Where Software is Going — Luke Swithenbank

AI made generating code cheap. The disciplines that used to be optional, the harness and knowing what good looks like, are now the whole game.

Everyone is watching the models. I think the model is the least interesting part.

The engineers getting the most out of AI aren’t doing anything new. They’re doing what good engineers have always done: building the harness around the model and knowing what good looks like. That used to be optional. It isn’t anymore.

Addy Osmani’s whitepaper on the new SDLC is the best articulation I’ve seen of why. I agree with a lot of it, but it’s nuanced, so here’s where I land.

An agent is more harness than model

Start with the harness. Addy defines it as everything except the model, which is true, and I’d put the context and the tools inside it too. The tools a model uses drastically improve its output. It’s much easier to string together very powerful tools than to do the lower-level stuff yourself, the same way a scripting language gets you further than a compiled low-level one.

This is just platform work, and it’s how I’ve always approached it. Building good harnesses into the SDLC, even before AI, was the biggest benefit to the speed and quality of a codebase. Building the right gates into CI and the right tools for the engineers was what made the most sense. It even keeps mattering after the code ships. The right tools for observability and debugging are what let people solve issues quickly when they need to.

None of that is new. There’s just more riding on it now.

Context engineering is the cost knob

Context engineering is the knob that changes your price and your bill. I hadn’t thought of it as static context versus dynamic context before, but it makes the most sense.

For myself, I put so much into static context that it then gets overrun, which isn’t great for my bill. It does mean I understand exactly what’s going on, though. I’ve been toying with a friend’s knowledge base (equalseat.ai) and I’m hoping it solves a lot of the dynamic retrieved documents.

I could do a better job of using skills as I need them. A lot of my tasks aren’t as repeatable as I’d like, so I often don’t write them down as explicit skills. Maybe that means I should compose things better, but it’s something I just don’t do that often. Maybe I should run the Claude usage analytics?

Verification is the line

Verification is the line between vibe coding and engineering. I watch the AI work so I can verify what it’s done. I don’t put too much time into formal specs or evals to check it’s done the right thing, unless it’s code review and CI/CD gates.

When most of the work is creative, you have to know what good looks like, and I learn that by seeing results and forming opinions on them. A lot of people download skills off the internet to get good results quickly, because those skills bake in what good looks like. They don’t have to learn it all from scratch, and they get to leverage the work of others.

This is really about evals: checking the AI is moving in the right direction. I need to do this more. You have to be able to measure the output as well as how it got there. The same idea holds outside software, it’s just harder. Measuring guardrails for things unrelated to software engineering is hard. It’s still possible, but you have to know what good looks like there too, and actually think about it.

AI compresses the SDLC

Requirements, architecture and verification stay slow, while generating the code is now much, much faster.

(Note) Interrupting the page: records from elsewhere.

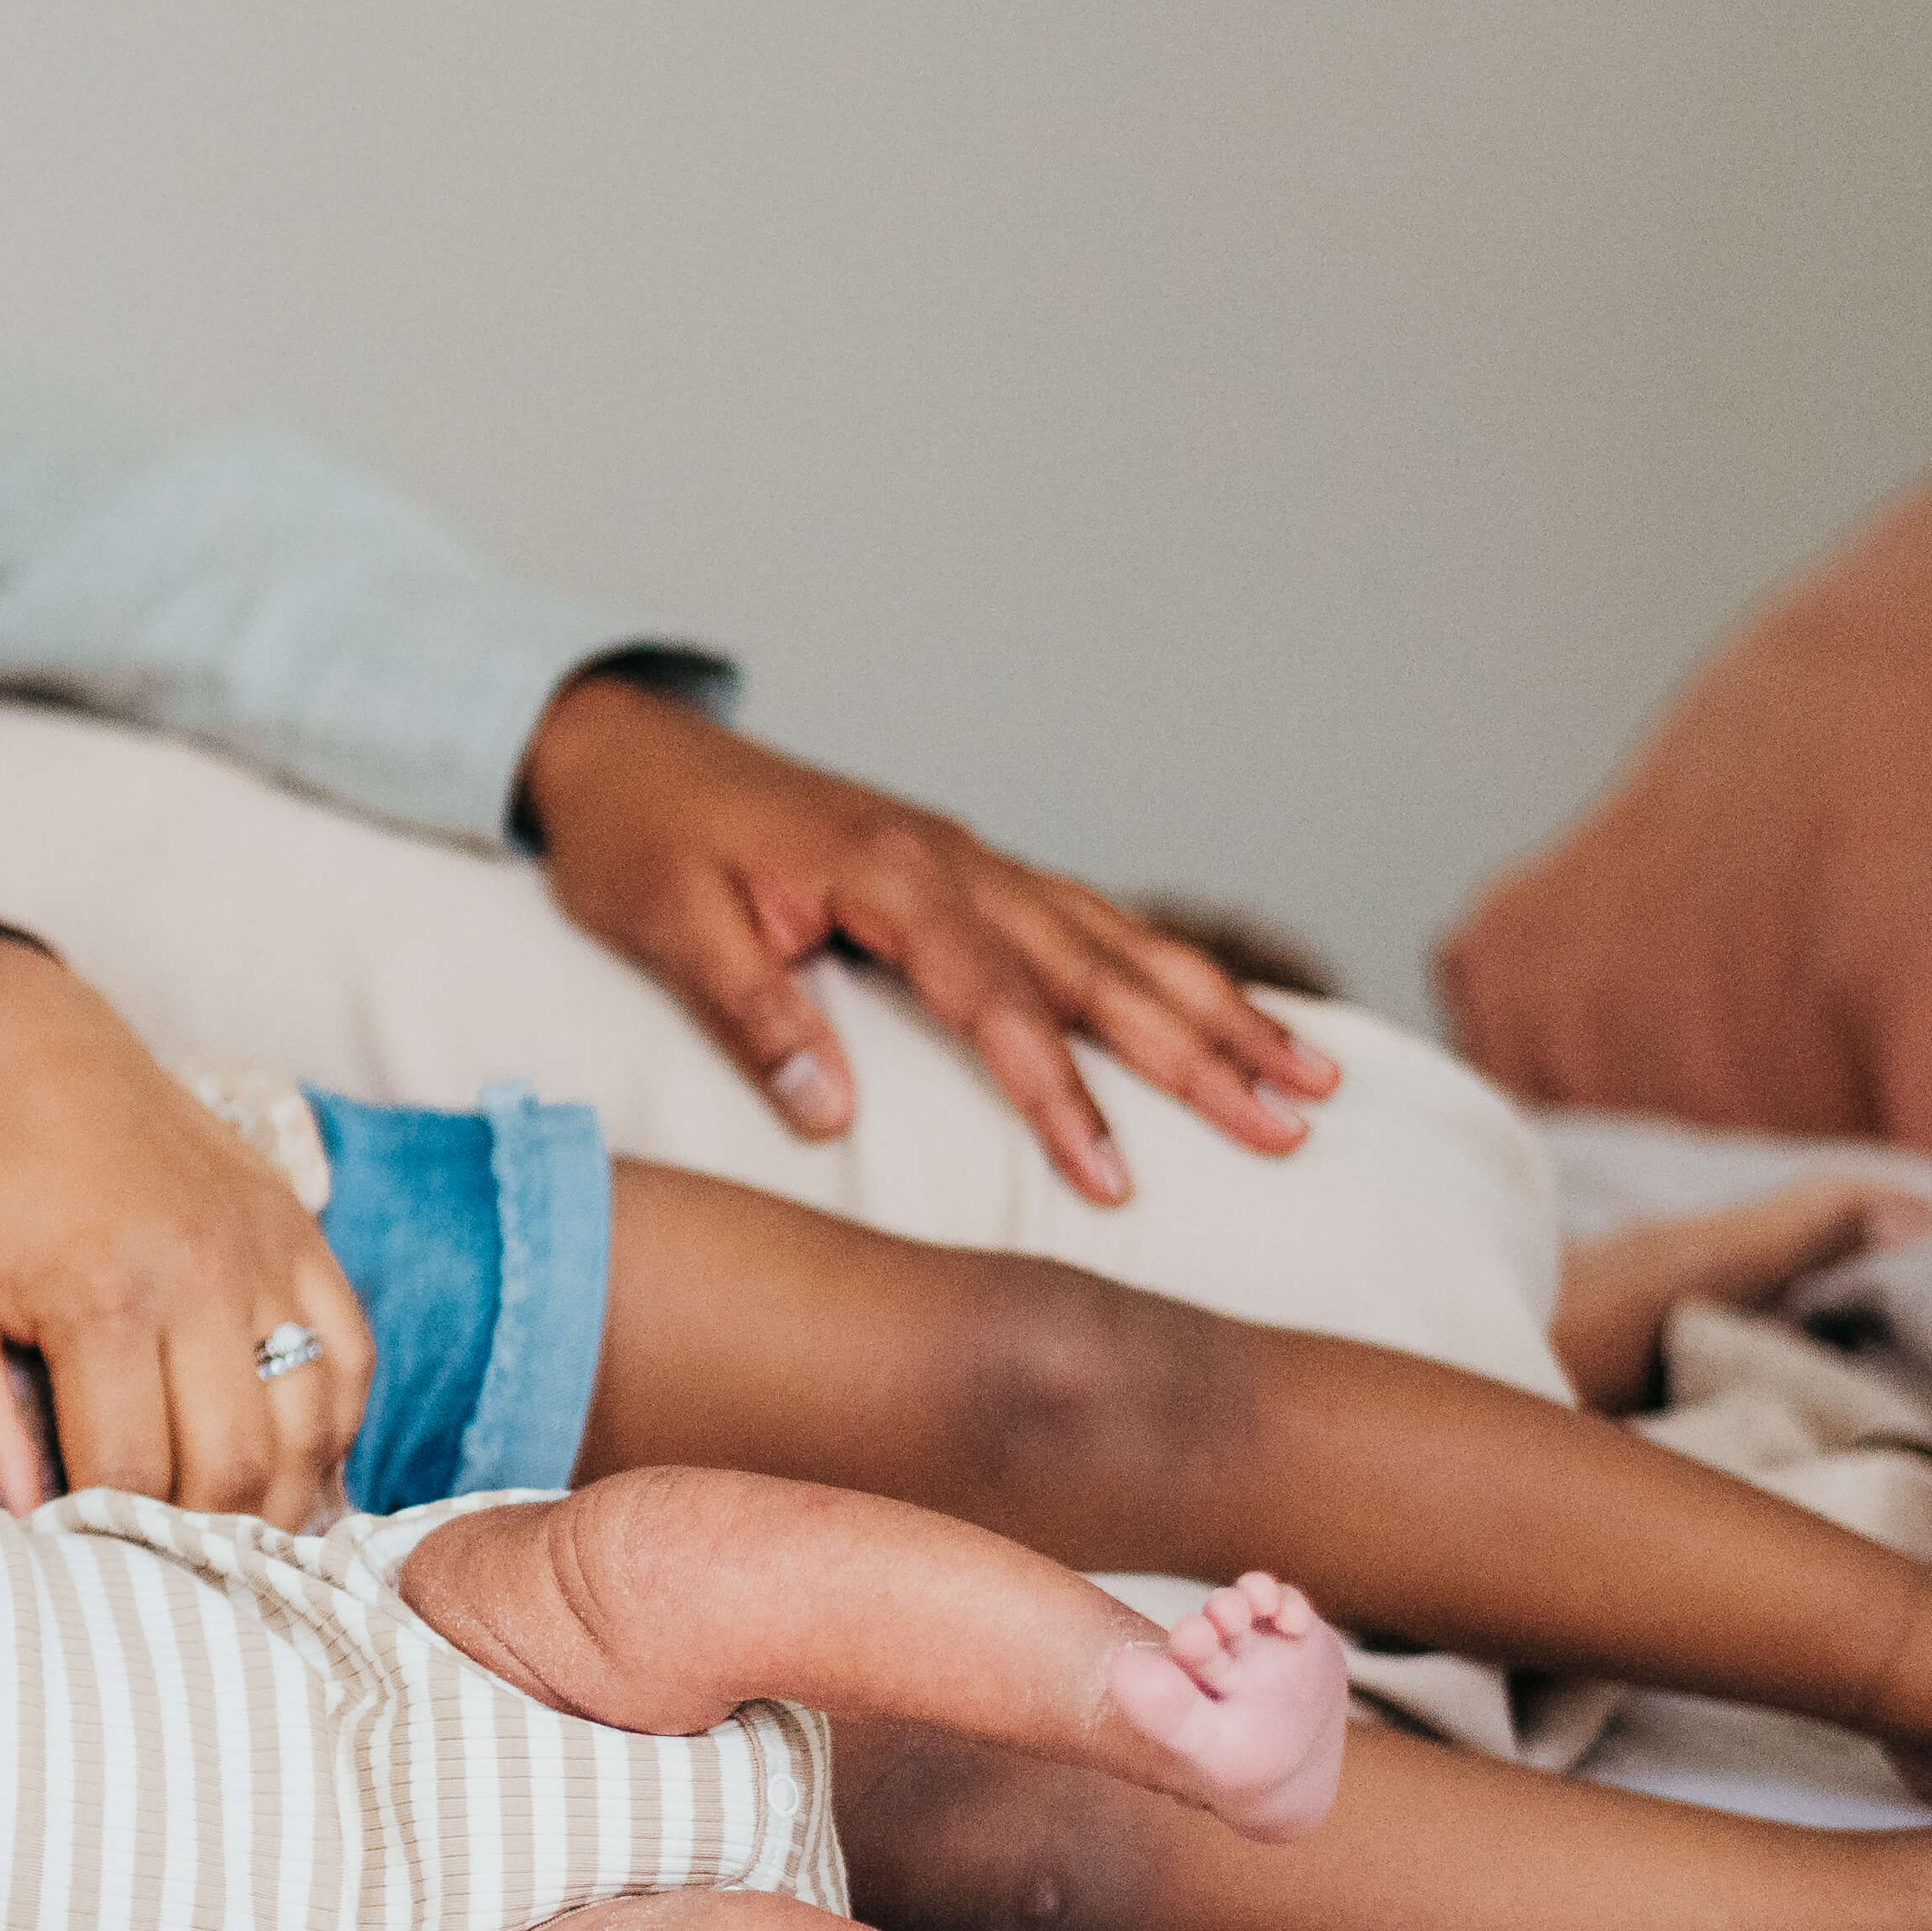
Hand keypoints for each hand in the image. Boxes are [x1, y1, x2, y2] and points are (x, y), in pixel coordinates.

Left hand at [0, 945, 369, 1516]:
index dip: (104, 1536)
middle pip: (233, 1469)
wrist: (36, 1055)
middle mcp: (203, 1277)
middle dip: (194, 1540)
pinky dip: (328, 1430)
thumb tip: (11, 1520)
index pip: (131, 1474)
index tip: (77, 1551)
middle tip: (153, 1558)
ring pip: (311, 1431)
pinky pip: (353, 1363)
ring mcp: (267, 1256)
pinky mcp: (304, 1237)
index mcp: (101, 1297)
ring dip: (272, 1503)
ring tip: (220, 1532)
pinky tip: (279, 1460)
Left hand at [514, 675, 1337, 1205]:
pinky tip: (1216, 1009)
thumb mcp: (666, 929)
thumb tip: (833, 1112)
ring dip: (1212, 1007)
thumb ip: (752, 1015)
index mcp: (887, 877)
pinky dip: (1160, 967)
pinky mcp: (961, 867)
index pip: (998, 1004)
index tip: (1115, 1181)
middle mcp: (951, 861)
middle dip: (1201, 1051)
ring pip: (1115, 941)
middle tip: (1293, 1125)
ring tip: (1310, 1071)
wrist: (621, 750)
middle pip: (1098, 968)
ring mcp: (965, 858)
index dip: (1061, 1096)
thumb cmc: (635, 843)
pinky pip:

I don’t find that requirements are a spec and a prototype at the same time, but I think that’s a great idea and it makes a lot of sense. Architecture is by far the biggest thing the model can’t do well, and the part we have to weigh in on. Implementation speeds up sometimes, but if there isn’t a good harness or good reviewing, things slow down immensely while the system races to accommodate generating that much code.

I haven’t really wired evals up properly, so again, I need to get better at it so everything runs against a benchmark. You can tell that TDD is how these tools want to work. The maintenance angle is fair too: code that was too risky to touch becomes workable once an LLM can understand it and write tests for it. That doesn’t mean we should touch things we don’t understand.

The economics

All of it lands on one decision, and it’s the part of Addy’s article I refer back to most. There’s a point where agentic engineering makes sense, and a point where vibe coding does. It just depends on maintenance.

I see this often at the moment. Most people don’t need full engineering, and vibe coding works beautifully. Their app is small and only needs to run for a handful of people. It’s like a shared Excel spreadsheet: it does the job and nothing more. It’s when things get popular and need proper maintenance that it gets hectic. Context engineering and model routing are financial levers, and you have to pull them as things heat up. If you don’t, it bites, fast.

Managing teams of agents

Addy spruiks an agents-cli command that lets you build your own prototype managed agent. I think that’s nice, but it’s not foundational.

What’s foundational is humans managing teams of agents. We like creating hierarchies, and this is the same move. He’s spot on that going from conductor to orchestrator is a skills shift. I thought I was an orchestrator. I don’t think I am. I can’t handle more than 10 agents at a time without a lot of help.

What actually changed

So where is software going? Not toward magic, and not toward whoever has the best model. It’s going toward the people who know what good looks like and can build the systems that enforce it.

The harness and knowing what good looks like were always the job. AI didn’t change that. It just made them much harder to skip.

I’m not all the way there myself. I still haven’t wired my evals up properly, and I cap out around 10 agents before I need help. But that’s the stuff to get good at now. Not prompting. It’s the same platform work I’ve been doing for years, it just matters more now.